Rasanter Fortschritt fordert individuelle Weiterentwicklung
Während die Digitalisierung einerseits ein großes Maß an Freiheit und Flexibilität ermöglicht, setzt sie die Freelancer andererseits auch unter Druck. Schließlich entwickeln sich Trends, Webseiten und Stile heute schneller denn je. Damit geht einher, dass auch die Dienstleister stets auf dem neuesten Stand sein müssen, um ihren Auftraggebern zeitgemäße Kreationen bieten zu können und sich mit diesem „Vorsprung“ von ihren Mitbewerbern abzuheben. 60% der Kreativen eignen sich aus diesem Grund selbst ständig neue Fähigkeiten an. Und auch dies geschieht nicht über offline Bildungsangebote: 74% holen sich ihr aktuelles Know-how aus Tutorials auf YouTube. Trotz der großen Beliebtheit dieses Kanals verzichtet doch der Großteil nicht auf eine formale Designausbildung. 40% verfügen über einen Bachelor-, 9% über einen Masterabschluss, 20% haben eine technische Ausbildung absolviert. Dennoch glauben nur 15% der Befragten, dass die Ausbildung selbst über den Erfolg der kreativen Karriere entscheidet.

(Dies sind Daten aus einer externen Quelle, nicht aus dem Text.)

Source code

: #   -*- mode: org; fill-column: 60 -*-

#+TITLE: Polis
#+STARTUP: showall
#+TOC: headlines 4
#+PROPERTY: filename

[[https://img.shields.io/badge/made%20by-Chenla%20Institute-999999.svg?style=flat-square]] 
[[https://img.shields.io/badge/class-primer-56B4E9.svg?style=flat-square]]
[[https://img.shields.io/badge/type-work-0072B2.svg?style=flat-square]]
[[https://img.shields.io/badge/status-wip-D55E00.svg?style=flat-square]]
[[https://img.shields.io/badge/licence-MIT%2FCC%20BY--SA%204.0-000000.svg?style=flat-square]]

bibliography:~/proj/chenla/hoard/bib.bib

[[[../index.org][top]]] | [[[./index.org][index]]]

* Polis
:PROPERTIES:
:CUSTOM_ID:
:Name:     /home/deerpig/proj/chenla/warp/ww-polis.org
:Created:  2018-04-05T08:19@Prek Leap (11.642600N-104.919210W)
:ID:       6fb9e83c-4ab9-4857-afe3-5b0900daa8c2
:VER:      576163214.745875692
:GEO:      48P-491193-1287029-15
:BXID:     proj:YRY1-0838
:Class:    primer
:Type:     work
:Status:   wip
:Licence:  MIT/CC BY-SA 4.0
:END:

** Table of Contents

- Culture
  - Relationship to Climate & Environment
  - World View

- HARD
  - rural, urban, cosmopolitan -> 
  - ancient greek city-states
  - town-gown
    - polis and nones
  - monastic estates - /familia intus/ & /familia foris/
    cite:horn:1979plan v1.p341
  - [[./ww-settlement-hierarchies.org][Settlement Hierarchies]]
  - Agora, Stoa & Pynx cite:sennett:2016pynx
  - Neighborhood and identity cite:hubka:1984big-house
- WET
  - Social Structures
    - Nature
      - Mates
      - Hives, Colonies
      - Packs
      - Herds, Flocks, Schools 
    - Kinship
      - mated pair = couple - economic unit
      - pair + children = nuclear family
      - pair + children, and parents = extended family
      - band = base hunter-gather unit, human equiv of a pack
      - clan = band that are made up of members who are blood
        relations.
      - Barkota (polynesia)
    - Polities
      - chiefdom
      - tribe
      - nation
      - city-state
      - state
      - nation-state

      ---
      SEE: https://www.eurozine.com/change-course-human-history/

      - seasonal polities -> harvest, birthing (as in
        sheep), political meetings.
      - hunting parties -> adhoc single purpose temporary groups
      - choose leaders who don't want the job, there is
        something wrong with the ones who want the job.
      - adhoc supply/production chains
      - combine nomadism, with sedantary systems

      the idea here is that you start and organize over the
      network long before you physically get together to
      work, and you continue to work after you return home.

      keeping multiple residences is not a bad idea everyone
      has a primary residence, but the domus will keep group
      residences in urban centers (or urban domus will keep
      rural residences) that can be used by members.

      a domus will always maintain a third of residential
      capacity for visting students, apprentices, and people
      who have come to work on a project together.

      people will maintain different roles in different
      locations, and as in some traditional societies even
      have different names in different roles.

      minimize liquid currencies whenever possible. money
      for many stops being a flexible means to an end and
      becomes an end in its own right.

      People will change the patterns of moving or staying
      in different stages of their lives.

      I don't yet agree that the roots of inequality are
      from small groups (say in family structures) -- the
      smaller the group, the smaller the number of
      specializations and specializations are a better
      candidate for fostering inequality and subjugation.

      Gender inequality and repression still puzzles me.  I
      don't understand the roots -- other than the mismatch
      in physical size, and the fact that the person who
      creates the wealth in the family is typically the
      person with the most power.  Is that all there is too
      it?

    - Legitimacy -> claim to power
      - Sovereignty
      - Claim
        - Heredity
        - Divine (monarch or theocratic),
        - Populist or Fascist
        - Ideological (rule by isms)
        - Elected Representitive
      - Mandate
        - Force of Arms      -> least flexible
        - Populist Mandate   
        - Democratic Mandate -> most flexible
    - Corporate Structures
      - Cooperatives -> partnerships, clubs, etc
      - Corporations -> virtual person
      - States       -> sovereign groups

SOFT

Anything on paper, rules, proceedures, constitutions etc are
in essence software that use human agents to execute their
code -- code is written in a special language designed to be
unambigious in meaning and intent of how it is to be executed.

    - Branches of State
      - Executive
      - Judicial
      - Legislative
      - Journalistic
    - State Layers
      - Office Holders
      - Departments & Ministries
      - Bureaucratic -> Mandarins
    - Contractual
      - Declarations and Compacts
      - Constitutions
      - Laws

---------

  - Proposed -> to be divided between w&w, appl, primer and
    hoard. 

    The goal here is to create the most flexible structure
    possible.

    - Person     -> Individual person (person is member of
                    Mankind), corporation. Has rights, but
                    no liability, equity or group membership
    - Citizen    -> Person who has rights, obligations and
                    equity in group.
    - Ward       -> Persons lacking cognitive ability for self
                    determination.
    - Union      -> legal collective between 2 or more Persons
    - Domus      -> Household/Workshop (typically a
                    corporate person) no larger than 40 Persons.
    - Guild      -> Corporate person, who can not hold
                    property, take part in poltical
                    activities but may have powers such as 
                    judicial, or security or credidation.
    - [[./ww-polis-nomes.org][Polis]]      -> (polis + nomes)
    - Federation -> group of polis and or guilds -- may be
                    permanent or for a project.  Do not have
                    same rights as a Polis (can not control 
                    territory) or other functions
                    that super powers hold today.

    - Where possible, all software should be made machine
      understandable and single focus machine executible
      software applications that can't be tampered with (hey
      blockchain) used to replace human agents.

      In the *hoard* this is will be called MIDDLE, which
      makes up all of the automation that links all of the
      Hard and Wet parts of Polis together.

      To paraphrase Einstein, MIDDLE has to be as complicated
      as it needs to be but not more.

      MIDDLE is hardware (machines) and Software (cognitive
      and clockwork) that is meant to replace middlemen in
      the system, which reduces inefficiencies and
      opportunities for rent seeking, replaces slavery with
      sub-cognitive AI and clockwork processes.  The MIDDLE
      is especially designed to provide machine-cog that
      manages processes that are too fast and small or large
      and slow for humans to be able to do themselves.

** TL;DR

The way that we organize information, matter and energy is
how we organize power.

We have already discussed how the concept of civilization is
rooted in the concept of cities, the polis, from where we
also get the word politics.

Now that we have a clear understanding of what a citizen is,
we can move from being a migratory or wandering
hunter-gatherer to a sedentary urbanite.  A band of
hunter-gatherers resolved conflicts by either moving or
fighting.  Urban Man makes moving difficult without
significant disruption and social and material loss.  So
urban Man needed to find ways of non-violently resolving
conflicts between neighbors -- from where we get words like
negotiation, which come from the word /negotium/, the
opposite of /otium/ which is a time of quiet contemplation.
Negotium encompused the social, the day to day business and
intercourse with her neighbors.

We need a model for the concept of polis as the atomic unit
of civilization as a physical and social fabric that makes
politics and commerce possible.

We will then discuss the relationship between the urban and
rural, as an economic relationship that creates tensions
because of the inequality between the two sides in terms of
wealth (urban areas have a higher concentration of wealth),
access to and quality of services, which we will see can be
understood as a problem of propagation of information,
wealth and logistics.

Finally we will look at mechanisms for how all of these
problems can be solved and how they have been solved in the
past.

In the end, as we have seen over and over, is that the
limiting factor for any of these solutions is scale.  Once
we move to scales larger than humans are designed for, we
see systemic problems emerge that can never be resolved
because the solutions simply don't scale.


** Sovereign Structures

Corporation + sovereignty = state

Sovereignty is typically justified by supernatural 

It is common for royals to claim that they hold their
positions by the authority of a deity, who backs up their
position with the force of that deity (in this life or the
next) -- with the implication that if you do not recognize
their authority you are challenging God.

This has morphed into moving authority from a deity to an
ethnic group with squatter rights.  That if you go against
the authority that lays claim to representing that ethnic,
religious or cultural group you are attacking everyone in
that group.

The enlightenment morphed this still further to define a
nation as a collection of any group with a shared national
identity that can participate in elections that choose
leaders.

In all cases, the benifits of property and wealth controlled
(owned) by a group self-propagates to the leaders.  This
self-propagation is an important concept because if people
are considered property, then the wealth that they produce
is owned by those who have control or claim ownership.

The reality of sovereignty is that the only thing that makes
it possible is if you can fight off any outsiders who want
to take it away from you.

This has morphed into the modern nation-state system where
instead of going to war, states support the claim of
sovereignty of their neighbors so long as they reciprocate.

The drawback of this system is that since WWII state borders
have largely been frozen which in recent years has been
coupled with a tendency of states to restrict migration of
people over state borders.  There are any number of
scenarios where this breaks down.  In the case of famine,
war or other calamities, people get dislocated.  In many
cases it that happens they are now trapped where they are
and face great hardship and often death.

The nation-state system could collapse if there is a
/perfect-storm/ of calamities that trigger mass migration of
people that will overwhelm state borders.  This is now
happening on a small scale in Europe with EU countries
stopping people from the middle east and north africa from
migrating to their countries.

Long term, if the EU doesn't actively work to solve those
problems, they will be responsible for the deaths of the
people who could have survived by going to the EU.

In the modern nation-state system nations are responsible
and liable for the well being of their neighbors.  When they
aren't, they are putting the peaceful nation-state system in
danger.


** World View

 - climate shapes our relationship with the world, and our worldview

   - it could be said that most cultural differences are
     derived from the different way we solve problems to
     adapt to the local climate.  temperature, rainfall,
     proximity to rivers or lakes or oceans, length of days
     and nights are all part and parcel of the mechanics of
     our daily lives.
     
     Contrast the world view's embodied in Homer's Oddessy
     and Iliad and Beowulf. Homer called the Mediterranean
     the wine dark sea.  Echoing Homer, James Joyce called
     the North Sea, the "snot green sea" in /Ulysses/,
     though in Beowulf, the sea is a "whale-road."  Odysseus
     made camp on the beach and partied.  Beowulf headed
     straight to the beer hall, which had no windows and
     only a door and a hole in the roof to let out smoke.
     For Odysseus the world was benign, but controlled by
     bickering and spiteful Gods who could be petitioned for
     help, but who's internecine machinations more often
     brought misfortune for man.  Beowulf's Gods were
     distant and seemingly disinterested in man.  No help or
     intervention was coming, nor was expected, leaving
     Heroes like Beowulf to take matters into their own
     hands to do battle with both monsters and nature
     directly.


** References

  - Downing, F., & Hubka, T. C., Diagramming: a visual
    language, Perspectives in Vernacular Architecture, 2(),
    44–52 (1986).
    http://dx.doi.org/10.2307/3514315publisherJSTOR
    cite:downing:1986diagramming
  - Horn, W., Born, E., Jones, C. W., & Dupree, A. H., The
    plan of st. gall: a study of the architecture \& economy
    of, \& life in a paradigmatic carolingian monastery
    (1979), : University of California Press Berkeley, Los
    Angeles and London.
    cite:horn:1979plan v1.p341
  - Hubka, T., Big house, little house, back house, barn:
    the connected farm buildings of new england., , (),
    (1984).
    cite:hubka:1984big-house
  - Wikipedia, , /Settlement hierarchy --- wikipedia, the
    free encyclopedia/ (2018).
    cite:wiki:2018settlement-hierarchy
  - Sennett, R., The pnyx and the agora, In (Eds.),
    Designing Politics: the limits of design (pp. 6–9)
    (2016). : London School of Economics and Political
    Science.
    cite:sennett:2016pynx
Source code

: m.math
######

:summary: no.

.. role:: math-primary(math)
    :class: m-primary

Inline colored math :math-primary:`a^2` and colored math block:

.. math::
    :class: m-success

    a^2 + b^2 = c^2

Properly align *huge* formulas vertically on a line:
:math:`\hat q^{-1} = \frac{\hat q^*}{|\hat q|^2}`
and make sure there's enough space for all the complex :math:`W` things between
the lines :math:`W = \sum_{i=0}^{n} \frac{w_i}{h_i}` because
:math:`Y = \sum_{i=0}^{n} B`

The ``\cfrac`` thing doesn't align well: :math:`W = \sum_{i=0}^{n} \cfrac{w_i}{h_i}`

Individuelle Anpassungsfähigkeit wird zum Erfolgsfaktor
Dies erscheint nur folgerichtig, wirft man einen Blick auf die Herausforderungen, denen die Designer sich – aus europäischer Sicht – in Zukunft stellen müssen. Sie sehen die größten Probleme der Designbranche in der Ethik des Designs, Automatisierung am Arbeitsplatz, in der Homogenität der Belegschaft sowie in den Umweltauswirkungen des Designs. Um sich dem stellen zu können, seien die Anpassungsfähigkeit an den sozialen und technologischen Wandel, aber auch an kommunikations- und funktionsübergreifende Fähigkeiten wichtige Voraussetzungen – also nichts, was man an einer Hochschule lernen kann. Zudem betrachten vor allem europäische Designer die Datenanalyse als entscheidende Fähigkeit, um sich zukünftig in der Branche behaupten zu können. Dementsprechend lernen bereits 19% zu programmieren und 24% setzen auf Know-how im UI- und UX-Design-Bereich.
Die Designer sind sich also nicht nur ihrer zukünftigen Herausforderungen bewusst, sondern passen sich bereits heute den neuen Anforderungen an, um morgen erfolgreich weiter als Freiberufler leben und arbeiten zu können.